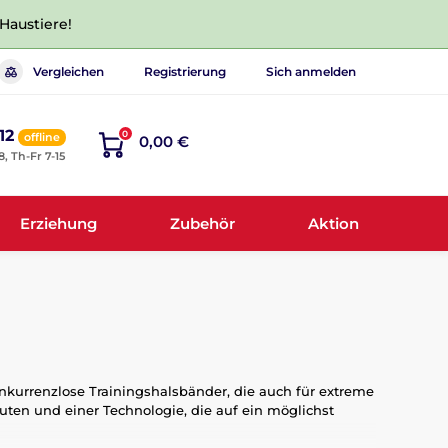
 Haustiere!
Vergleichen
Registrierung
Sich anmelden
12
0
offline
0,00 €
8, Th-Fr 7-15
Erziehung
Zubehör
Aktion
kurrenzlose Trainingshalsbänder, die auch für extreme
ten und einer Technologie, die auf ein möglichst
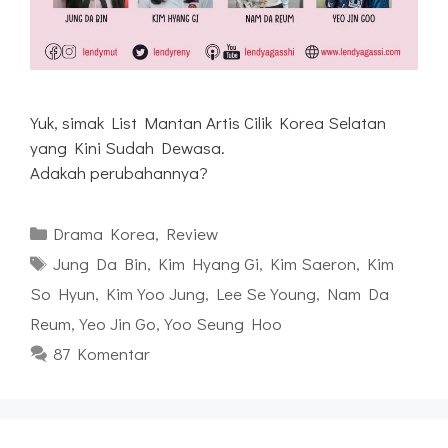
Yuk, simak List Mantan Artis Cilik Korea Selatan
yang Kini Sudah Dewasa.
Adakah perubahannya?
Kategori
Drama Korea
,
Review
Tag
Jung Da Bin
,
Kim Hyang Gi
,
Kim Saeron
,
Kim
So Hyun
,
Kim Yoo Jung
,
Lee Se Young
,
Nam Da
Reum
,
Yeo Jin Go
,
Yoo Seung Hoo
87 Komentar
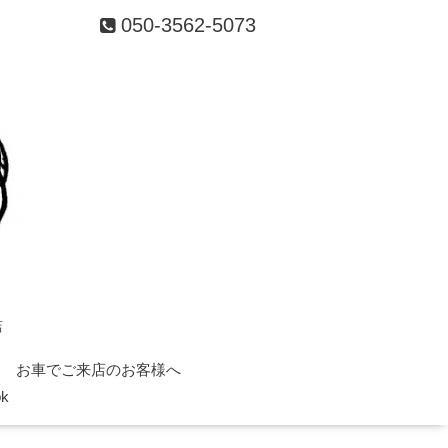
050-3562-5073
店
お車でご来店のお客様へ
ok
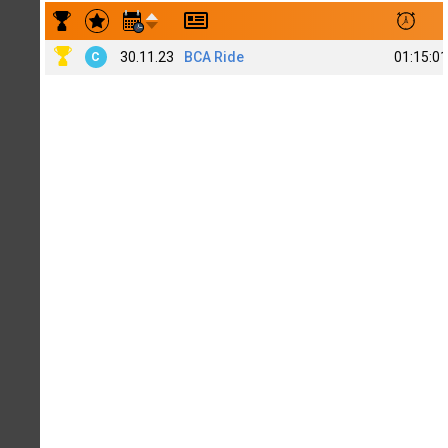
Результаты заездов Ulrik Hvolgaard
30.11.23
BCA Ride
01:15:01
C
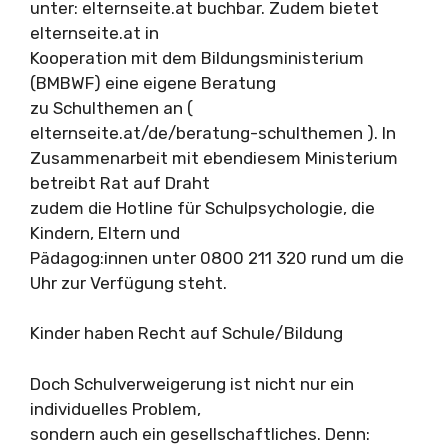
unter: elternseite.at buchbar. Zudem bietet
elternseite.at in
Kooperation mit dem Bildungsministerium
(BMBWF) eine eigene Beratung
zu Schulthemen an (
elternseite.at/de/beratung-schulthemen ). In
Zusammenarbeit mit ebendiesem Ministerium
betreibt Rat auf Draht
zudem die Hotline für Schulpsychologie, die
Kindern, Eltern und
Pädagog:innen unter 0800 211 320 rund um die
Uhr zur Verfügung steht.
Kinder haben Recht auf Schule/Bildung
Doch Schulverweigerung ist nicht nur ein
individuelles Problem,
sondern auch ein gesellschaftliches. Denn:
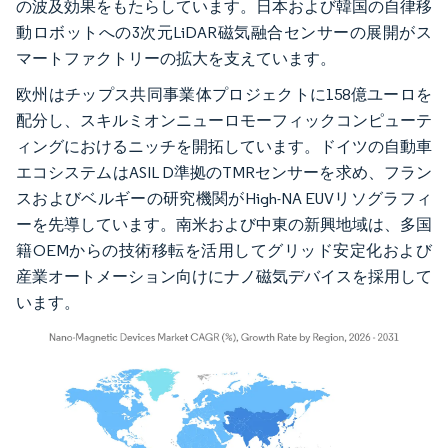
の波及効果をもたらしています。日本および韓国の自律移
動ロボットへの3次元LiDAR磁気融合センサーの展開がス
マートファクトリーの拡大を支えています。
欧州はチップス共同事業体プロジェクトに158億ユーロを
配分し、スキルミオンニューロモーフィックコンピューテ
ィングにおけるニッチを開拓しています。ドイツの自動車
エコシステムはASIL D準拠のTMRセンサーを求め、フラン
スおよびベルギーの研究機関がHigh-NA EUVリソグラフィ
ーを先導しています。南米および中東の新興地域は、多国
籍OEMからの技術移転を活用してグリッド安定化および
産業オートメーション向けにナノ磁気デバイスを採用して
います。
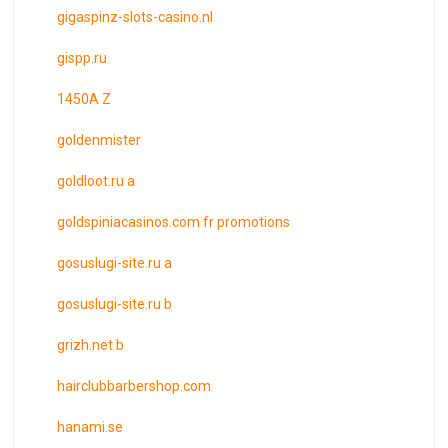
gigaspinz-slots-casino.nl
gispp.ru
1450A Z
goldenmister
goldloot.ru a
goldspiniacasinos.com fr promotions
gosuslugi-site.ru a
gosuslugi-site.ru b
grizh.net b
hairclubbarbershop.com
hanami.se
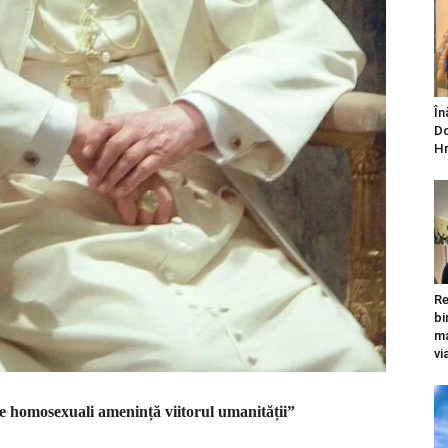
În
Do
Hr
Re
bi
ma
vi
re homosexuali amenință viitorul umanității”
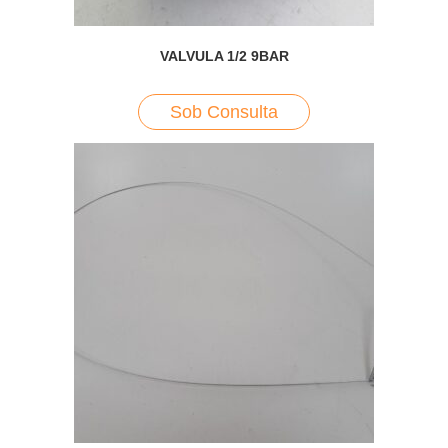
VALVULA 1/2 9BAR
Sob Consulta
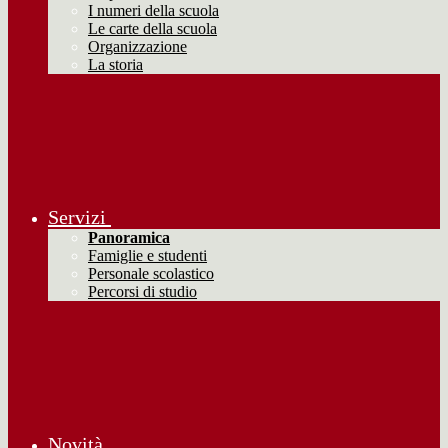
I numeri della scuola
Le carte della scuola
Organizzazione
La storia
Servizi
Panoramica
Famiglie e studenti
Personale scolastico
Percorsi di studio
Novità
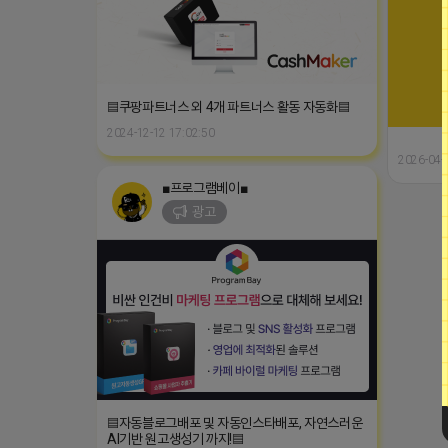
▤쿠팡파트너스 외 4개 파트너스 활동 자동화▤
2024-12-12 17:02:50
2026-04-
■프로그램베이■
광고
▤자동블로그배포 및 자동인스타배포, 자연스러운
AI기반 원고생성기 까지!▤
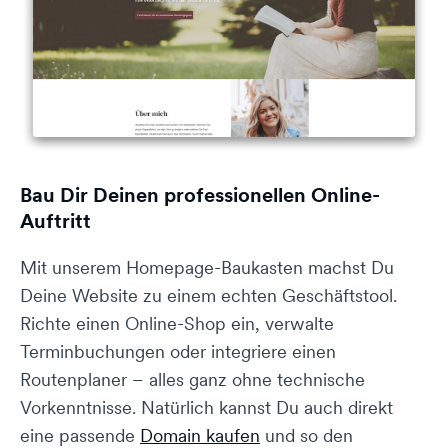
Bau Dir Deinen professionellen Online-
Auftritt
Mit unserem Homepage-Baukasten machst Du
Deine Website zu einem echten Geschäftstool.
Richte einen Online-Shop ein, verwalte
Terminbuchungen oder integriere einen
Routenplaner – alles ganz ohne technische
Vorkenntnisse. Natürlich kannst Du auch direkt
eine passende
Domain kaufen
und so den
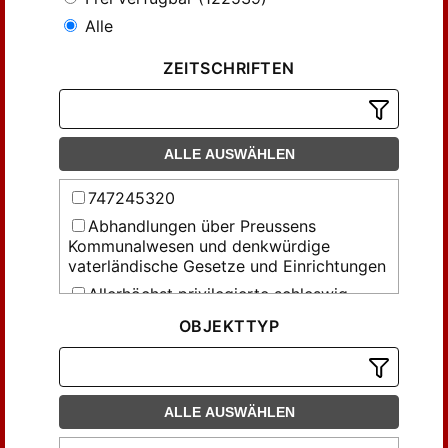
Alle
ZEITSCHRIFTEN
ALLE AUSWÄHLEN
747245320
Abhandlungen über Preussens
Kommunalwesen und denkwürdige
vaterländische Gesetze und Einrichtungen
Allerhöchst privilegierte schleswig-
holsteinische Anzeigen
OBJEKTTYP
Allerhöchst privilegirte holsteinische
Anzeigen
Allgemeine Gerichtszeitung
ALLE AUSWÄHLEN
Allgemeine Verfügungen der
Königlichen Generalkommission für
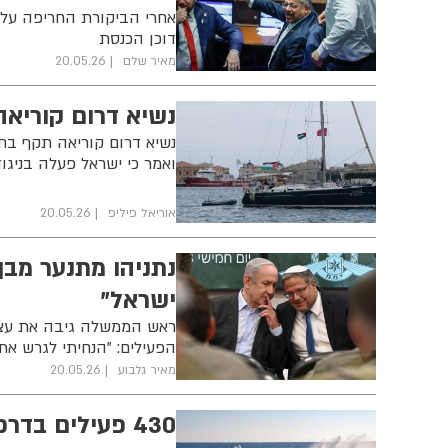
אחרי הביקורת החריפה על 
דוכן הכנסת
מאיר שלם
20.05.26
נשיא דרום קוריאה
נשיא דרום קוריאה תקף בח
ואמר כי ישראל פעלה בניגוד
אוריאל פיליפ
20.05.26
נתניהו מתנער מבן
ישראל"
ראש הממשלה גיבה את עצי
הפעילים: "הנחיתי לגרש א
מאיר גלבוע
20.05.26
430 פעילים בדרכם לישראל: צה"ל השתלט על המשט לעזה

> [Task requirements]:
Only lines with the word "דרום" are wanted, so copy each one from the records.

> [Answer to this problem]:
נשיא דרום קוריאה
נשיא דרום קוריאה תקף בח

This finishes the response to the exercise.